§ Document text:
Another beach day with my bicoastal bff... navigating school and life and music and bus routes throughout this urban geography. Sometimes at night it feels like an abandoned carnival she tells me.
“Come to the edge,' he said. 'We are afraid,' they said. 'Come to the edge, he said,' and slowly, reluctantly, they came. He pushed them and they flew.”
― Guillaume Appolinaire
On the flight to LA to see the teenager, I found a picture of Joey Ramone and Allen Ginsberg from 1992, two poetic New Yorkers. I recalled meeting Allen that Spring at USC. I told him how wonderful it was to hear him read. He told me how wonderful it was to have someone as cute as me appreciate seeing him. His words, my memories.
A lot had changed since then.
I’d spent the week in New York, jet lagged, from the trip to Brussels, reading poems with Eileen Miles and the other defenders of East River Park.
Some read Whitman, others their own poems.
Others recalled the biblical stories about trees, the ways we feel comfort under them, the way they guide us and give us shade and make cites feel livable, creating spaces for us to rest, for our lives to find meaning.
“We're fighting this with Poetry, Politically, and the Courts” says Eileen.

§ Records:
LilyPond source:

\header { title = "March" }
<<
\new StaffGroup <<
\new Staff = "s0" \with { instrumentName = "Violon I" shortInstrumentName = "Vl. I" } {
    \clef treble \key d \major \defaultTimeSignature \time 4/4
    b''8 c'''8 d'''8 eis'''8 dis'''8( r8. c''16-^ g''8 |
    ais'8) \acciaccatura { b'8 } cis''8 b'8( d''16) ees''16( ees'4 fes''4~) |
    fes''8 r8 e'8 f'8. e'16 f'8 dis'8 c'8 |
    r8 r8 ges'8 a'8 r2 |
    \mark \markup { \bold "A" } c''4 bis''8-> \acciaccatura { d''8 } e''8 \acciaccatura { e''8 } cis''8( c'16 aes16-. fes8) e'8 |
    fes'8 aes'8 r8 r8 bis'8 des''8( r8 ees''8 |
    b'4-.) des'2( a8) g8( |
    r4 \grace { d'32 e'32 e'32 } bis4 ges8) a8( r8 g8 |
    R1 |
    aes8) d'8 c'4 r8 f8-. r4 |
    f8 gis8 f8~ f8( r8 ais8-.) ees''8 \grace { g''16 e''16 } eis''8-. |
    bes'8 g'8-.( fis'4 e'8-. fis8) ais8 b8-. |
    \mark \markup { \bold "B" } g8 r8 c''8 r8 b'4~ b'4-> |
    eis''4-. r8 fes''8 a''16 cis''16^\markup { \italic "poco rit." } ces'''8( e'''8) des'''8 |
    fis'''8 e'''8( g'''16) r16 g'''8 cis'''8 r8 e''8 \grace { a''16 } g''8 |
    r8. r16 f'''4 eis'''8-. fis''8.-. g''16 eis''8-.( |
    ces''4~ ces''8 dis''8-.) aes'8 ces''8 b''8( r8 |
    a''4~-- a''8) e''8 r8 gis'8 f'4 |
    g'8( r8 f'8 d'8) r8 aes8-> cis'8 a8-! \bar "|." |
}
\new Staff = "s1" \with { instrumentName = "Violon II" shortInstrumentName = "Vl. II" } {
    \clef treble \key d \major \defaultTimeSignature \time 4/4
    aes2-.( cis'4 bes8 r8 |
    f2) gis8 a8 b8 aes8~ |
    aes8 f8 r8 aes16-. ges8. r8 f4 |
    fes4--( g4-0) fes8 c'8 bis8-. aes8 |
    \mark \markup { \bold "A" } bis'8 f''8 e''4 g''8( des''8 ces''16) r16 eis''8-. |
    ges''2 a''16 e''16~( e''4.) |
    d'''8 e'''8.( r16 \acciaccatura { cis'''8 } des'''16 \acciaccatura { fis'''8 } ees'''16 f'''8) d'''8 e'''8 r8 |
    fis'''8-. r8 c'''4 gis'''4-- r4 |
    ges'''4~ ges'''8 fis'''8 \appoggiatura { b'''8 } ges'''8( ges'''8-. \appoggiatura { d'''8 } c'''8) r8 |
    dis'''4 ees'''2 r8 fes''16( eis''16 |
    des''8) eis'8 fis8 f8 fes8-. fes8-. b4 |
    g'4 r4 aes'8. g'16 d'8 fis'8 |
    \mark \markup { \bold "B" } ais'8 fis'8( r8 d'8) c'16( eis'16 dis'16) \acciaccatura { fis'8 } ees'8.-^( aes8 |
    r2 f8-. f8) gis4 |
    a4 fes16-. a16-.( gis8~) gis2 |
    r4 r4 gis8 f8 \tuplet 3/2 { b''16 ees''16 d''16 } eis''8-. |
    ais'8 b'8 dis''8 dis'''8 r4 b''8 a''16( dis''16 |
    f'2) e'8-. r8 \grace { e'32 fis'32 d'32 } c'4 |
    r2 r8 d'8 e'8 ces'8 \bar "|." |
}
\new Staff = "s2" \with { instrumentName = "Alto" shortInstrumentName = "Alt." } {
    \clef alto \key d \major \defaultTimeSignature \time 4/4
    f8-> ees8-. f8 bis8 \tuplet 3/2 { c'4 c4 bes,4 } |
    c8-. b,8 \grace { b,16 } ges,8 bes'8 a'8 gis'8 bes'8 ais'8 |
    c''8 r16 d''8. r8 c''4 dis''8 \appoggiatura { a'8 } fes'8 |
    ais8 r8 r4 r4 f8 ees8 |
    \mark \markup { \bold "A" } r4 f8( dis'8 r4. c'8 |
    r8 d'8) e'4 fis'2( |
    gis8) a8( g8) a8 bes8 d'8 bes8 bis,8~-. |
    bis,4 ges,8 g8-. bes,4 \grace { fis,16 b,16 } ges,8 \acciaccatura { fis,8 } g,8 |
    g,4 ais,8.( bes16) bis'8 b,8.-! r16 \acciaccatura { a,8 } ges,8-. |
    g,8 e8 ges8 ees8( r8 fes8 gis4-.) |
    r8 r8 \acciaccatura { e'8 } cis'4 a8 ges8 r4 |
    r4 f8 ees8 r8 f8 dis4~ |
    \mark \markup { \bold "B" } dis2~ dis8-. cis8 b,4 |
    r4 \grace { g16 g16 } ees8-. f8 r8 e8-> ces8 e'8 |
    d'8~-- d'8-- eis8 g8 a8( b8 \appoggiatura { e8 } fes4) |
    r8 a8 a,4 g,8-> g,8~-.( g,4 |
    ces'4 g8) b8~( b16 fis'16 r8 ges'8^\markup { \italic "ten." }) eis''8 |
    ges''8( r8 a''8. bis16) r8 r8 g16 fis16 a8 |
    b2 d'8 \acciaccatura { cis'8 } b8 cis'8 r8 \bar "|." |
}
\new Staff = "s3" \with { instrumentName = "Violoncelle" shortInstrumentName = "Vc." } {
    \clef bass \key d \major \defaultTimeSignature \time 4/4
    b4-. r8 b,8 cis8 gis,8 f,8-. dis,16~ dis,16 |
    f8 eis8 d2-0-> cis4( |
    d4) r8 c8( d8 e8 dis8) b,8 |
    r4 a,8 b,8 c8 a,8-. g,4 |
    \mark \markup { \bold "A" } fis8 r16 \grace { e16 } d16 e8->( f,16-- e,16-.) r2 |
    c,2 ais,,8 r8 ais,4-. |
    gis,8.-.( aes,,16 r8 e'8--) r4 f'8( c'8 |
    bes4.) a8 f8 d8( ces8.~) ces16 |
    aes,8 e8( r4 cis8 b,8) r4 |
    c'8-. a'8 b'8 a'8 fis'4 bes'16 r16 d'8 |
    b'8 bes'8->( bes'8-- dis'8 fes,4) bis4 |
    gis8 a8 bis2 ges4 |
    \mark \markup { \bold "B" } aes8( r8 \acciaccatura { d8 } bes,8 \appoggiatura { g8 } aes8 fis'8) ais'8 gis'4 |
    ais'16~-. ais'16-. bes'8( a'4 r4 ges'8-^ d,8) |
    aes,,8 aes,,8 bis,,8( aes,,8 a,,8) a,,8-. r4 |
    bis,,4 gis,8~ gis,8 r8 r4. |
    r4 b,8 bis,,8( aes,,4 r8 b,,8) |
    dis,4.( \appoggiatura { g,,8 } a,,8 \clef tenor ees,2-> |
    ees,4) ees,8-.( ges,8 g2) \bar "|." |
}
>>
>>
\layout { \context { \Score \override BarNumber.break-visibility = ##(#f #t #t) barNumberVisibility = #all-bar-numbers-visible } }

§ Required task A:
In the journal entry above the records, answer these:
(i) Who appears in the 1992 picture found on the flight to LA?
(ii) Where did the writer meet Allen that spring?
(iii) What did some of the readers defending East River Park read?
§ Required task B: Can you write out, word for word, the stretch of the journal entry from "Another beach day" through "words, my memories."?

§ Written response A:
(i) Joey Ramone and Allen Ginsberg.
(ii) At USC.
(iii) Some read Whitman, and others read their own poems.

§ Written response B:
Another beach day with my bicoastal bff... navigating school and life and music and bus routes throughout this urban geography. Sometimes at night it feels like an abandoned carnival she tells me.
“Come to the edge,' he said. 'We are afraid,' they said. 'Come to the edge, he said,' and slowly, reluctantly, they came. He pushed them and they flew.”
― Guillaume Appolinaire
On the flight to LA to see the teenager, I found a picture of Joey Ramone and Allen Ginsberg from 1992, two poetic New Yorkers. I recalled meeting Allen that Spring at USC. I told him how wonderful it was to hear him read. He told me how wonderful it was to have someone as cute as me appreciate seeing him. His words, my memories.